Dr. Martins presented the findings at the annual meeting of the American Association of Neurological Surgeons.

Defining spin

In recent years, medical researchers have sought to define and identify spin in medical literature. According to a 2017 report in PLOS Biology, “spin refers to reporting practices that distort the interpretation of results and mislead readers so that results are viewed in a more favorable light.”

Any spin can be dangerous, Dr. Martins said, because it “can potentially mislead readers and affect the interpretation of study results, which in turn can impact clinical decision-making.”

For the new report, a systematic review, Dr. Martins and colleagues examined 150 studies published in 18 top-ranked journals including the Journal of Neurotrauma (26%), the Journal of Neurosurgery (15%), Critical Care Medicine (9%), and the New England Journal of Medicine (8%).

Studies were published between 1960 and 2020. The review protocol was previously published in BMJ Open.

According to the report, most of the 32 studies with spin (75%) had a “focus on statistically significant results not based on primary outcome.”

For example, Dr. Martins said in an interview that the abstract for a study about drug treatment of brain contusions highlighted a secondary result instead of the main finding that the medication had no effect. Another study of treatment for severe closed head injuries focused on a subgroup outcome.
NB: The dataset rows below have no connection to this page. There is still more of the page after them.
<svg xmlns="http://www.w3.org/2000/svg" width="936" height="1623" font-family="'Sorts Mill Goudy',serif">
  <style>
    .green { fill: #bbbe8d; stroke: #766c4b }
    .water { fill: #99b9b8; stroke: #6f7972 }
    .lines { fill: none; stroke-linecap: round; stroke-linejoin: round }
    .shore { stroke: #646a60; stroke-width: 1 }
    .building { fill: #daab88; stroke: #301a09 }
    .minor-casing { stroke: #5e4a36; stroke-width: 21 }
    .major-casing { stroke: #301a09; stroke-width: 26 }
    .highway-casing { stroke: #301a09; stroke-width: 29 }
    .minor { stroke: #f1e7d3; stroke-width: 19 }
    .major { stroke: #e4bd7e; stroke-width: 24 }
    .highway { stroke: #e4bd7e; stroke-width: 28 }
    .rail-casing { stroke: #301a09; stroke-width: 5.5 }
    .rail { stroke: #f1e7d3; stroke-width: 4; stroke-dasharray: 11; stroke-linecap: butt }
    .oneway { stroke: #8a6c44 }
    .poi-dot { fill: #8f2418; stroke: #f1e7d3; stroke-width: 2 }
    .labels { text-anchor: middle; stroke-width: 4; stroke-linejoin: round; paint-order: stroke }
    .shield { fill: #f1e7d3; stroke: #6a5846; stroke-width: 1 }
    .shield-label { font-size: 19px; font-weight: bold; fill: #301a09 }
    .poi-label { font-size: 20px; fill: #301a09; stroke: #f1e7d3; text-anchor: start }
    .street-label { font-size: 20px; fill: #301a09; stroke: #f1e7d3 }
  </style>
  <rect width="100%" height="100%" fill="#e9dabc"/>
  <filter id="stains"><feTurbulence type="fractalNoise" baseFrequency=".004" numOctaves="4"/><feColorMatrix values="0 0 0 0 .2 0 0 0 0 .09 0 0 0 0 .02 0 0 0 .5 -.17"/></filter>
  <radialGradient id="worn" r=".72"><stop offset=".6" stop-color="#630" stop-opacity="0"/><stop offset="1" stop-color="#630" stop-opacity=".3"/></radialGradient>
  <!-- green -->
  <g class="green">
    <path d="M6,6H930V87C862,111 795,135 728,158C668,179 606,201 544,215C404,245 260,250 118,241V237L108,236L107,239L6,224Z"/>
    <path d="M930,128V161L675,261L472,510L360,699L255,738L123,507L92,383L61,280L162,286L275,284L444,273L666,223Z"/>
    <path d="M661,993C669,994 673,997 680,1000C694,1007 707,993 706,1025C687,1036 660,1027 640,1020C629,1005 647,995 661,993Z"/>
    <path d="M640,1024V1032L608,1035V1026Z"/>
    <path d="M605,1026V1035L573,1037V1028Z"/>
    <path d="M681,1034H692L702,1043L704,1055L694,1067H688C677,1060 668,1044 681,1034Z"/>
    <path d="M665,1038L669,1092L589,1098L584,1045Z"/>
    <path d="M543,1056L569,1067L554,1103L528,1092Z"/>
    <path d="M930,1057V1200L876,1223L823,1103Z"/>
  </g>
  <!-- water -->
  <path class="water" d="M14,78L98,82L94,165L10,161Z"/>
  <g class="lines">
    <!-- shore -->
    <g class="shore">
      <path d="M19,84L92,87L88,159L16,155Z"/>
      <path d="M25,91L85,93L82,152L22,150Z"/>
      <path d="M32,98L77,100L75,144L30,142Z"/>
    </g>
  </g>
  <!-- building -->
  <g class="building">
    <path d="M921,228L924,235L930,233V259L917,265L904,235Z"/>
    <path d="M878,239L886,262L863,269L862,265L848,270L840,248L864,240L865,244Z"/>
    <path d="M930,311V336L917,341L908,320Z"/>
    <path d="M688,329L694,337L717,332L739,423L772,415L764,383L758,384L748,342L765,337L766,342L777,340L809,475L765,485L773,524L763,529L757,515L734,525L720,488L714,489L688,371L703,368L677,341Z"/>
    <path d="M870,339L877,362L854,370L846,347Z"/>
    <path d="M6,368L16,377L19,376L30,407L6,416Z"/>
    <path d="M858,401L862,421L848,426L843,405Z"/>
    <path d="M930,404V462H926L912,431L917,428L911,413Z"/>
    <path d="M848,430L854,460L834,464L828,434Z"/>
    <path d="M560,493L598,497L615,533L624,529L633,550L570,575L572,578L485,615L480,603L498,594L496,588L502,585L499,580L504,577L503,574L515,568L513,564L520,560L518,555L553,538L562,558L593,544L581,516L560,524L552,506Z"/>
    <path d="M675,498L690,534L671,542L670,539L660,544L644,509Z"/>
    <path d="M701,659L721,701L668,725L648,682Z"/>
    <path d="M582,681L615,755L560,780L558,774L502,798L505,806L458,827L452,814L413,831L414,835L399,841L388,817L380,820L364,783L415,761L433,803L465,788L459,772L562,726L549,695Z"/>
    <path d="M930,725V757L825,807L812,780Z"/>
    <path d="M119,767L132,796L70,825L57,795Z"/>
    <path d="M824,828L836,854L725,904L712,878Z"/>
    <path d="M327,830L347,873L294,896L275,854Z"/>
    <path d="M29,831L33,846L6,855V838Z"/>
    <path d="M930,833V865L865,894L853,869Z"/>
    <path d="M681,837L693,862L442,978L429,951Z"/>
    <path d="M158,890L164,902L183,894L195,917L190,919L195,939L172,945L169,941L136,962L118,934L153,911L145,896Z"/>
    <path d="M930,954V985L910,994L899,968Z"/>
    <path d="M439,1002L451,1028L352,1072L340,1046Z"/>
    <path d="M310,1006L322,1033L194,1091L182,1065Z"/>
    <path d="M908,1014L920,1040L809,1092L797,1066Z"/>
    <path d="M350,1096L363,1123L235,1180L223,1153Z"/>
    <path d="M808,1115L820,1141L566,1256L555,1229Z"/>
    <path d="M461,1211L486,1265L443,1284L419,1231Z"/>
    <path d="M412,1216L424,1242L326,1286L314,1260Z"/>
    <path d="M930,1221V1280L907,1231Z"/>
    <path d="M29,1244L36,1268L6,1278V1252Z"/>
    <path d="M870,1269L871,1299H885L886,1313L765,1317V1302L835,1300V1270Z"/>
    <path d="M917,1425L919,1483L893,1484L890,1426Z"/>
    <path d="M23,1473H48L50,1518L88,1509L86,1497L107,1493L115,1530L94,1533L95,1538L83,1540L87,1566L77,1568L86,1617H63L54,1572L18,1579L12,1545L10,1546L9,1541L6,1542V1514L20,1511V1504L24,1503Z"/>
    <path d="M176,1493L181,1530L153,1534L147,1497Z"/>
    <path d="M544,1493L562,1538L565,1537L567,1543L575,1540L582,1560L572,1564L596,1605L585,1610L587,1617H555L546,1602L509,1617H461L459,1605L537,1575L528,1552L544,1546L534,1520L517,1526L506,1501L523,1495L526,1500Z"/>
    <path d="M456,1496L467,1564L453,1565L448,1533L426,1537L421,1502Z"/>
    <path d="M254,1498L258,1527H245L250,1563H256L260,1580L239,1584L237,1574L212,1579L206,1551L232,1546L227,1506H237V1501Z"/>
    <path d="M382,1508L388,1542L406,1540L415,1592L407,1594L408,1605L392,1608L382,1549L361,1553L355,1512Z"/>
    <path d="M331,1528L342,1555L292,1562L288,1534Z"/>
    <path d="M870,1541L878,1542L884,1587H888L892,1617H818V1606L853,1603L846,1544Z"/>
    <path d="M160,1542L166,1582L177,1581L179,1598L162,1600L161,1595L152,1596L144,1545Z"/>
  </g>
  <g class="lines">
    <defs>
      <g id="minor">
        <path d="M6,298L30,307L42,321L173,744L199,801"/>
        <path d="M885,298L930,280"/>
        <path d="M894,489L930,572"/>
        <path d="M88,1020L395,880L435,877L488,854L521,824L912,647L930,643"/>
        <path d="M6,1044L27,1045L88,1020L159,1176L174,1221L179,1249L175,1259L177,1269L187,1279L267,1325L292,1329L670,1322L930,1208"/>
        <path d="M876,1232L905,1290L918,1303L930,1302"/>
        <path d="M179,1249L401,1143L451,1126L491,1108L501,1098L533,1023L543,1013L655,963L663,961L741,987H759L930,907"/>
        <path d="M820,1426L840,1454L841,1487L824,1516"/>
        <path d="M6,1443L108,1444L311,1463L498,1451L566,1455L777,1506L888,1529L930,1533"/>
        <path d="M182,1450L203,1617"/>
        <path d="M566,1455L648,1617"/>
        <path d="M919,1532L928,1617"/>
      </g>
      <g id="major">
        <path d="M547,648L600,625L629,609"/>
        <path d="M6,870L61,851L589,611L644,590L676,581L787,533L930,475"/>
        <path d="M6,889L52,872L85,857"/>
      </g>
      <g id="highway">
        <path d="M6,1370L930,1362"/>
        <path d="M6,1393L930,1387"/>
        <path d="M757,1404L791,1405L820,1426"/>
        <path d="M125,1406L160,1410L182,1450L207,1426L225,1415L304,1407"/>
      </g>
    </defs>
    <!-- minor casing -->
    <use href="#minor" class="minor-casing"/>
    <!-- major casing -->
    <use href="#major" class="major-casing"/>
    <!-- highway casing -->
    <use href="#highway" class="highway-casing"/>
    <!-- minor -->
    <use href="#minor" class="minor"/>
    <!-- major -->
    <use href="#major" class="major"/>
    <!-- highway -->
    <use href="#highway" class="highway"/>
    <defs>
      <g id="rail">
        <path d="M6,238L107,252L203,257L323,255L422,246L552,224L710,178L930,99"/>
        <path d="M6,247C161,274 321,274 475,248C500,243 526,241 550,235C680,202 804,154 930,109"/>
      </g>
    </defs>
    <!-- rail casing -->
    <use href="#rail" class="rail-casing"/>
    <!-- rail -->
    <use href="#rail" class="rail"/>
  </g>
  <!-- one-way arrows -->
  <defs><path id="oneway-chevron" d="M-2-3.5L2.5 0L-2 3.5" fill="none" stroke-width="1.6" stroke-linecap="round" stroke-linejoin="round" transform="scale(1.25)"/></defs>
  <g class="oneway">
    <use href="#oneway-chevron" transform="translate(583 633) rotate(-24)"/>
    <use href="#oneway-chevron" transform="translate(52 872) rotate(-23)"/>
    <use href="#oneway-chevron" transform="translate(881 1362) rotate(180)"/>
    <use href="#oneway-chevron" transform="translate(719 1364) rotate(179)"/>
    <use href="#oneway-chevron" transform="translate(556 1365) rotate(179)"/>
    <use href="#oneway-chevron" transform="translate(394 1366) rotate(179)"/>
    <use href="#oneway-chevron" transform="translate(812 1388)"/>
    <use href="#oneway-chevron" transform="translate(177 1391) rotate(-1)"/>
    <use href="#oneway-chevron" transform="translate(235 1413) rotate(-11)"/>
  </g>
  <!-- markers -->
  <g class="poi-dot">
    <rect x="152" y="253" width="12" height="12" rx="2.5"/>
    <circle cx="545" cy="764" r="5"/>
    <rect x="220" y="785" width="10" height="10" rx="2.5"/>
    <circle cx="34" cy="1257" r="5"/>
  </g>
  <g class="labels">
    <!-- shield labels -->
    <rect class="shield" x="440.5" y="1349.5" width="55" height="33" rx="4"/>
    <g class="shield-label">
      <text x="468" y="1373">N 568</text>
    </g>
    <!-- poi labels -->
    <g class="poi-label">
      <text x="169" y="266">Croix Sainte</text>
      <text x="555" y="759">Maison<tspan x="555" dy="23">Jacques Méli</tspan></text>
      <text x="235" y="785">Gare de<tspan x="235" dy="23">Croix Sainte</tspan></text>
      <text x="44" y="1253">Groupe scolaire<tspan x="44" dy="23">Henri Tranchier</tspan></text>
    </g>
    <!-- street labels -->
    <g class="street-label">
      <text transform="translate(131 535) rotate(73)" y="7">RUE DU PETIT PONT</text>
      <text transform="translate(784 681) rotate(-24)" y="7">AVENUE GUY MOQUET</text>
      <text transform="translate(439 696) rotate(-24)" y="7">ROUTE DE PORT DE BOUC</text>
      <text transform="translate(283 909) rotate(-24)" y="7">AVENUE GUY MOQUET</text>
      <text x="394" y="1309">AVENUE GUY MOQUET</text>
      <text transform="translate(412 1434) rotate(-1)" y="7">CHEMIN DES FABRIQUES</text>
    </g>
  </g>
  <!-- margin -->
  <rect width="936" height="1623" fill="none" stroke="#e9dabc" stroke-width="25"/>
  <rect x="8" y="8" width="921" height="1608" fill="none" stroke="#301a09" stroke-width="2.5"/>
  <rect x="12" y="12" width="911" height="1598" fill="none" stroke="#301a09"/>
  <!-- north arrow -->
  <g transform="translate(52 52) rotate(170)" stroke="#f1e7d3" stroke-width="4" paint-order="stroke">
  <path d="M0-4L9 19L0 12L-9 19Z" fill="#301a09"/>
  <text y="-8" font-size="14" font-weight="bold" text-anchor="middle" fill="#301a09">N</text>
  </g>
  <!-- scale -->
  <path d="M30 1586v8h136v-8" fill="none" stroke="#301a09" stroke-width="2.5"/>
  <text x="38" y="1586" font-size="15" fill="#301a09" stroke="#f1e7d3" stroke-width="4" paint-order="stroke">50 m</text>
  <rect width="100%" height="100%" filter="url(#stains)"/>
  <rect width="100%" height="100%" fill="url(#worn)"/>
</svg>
As Dr. Martins noted, it’s potentially problematic for studies to have several outcomes, measure outcomes in different ways, and have multiple time points without a predefined primary outcome. “A positive finding based on such strategies could potentially be explained by chance alone,” he said.

The researchers also reported that 65% of the studies with spin highlighted “the beneficial effect of the treatment despite statistically nonsignificant results” and that 9% had incorrect statistical analysis.

The findings are especially noteworthy because “the trials we analyzed were deemed to have the highest quality of methodology,” Dr. Martins said.

The researchers didn’t identify specific studies that they deemed to have spin, and they won’t do so, Dr. Martins said. The authors do plan to reveal which journals were most spin-heavy but only when these findings are published.

Were the study authors trying to mislead readers? Not necessarily. Researchers “may search for positive results to confirm their beliefs, although with good intentions,” Dr. Martins said, adding that the researchers found that “positive research tends to be more cited.”

They also reported that studies with smaller sample sizes were more likely to have spin (P = .04).

At 21%, the percentage of studies with spin was lower than that found in some previous reports that analyzed medical literature in other specialties.

A 2019 study of 93 randomized clinical studies in cardiology, for example, found spin in 57% of abstracts and 67% of full texts. The lower number in the new study may be due to its especially conservative definition of spin, Dr. Martins said.